Data analysis in software engineering often has to make do with measurements extracted from the handful of measurable/measured instances at hand, but every now and again the abundance of stuff to measure is such that a subset has to be selected. How should the subset be selected?
Population sampling is a well established part of statistics and a variety of terms have sprung up to label the various strategies used. I think ‘Accidental sampling’ accurately describes the provenance of many software engineering datasets seen in research papers and some of my work. It is quite common to see academic papers using exactly the same sample as previously published papers, perhaps a new term is needed to describe using samples that are identical to those used in previously papers: lazy sampling, coat-tail sampling…
Program source code, which was once so hard to obtain in any significant quantity, is now available by the terabyte load, a population that all but the fastest analysis and most general of questions warrant processing as a whole.
The question being asked can itself intrinsically lead to a reduction in the size of the population, e.g., properties of programs written in X, or programs with more than 10 active developers.

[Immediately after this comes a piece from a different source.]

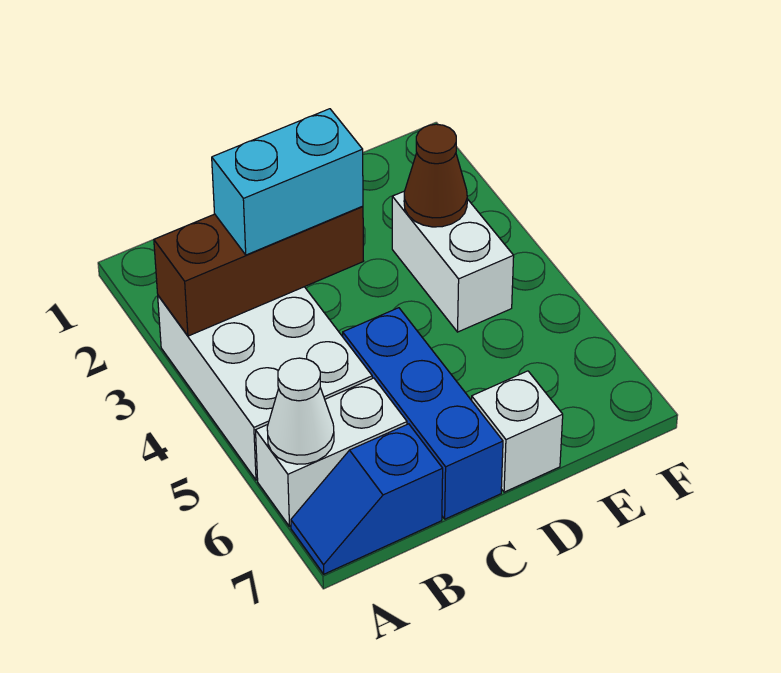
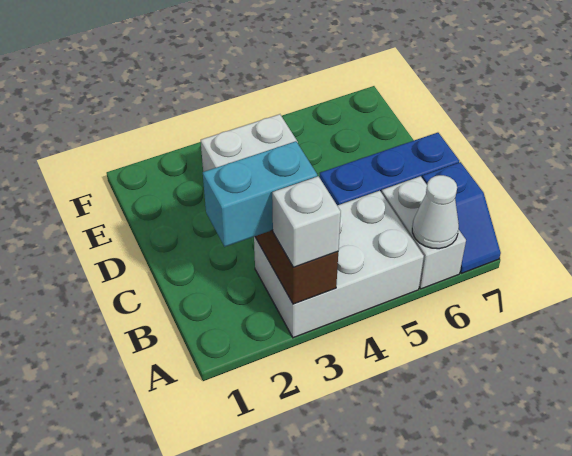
cyan 1x2 brick [212,109,363,255] -> cyan 1x2 brick turned to [203,141,317,247]
white 1x1 brick [472,371,563,492] -> white 1x1 brick moved to [272,176,341,267]
brown 1x1 cone [404,124,467,227] -> none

What should be the unit of sampling? The package making up a standalone system/library is a common choice (e.g., all the files in the tar or zip archive from which binaries are built); this can result in unexpected source files being included in the measurement process, such as test programs. A less common choice is to use individual source files as the sampling unit (it is so much easier to randomly select a list of packages, download, extract and measure them one by one).
Are the source file characteristics of the contents of 1,000 packages statistically very similar to 25,000 files obtained by randomly selecting 1 file from 25,000 packages? I don’t know.
A recent paper by Nagappan, Zimmermann and Bird proposes a sampling algorithm which looks like quota or coverage sampling in that candidate similarity to the current sample is used to decide whether to add that candidate (too much similarity results in exclusion). The authors misleadingly associate the term ‘representativeness’ with this algorithm, where common statistical usage of representative requires that if 40% of a population have attribute Z then 40% of a sample’s members will have this attribute (within sampling tolerances).
If software engineering research is to be useful to commercial software engineering any discoveries need to be applicable to samples outside of those used in the original analysis. At the moment researchers are having a hard enough time finding any useful patterns in their data, this is not a reason to continue with the practice of coat-tail sampling and we all need to start addressing sampling issues.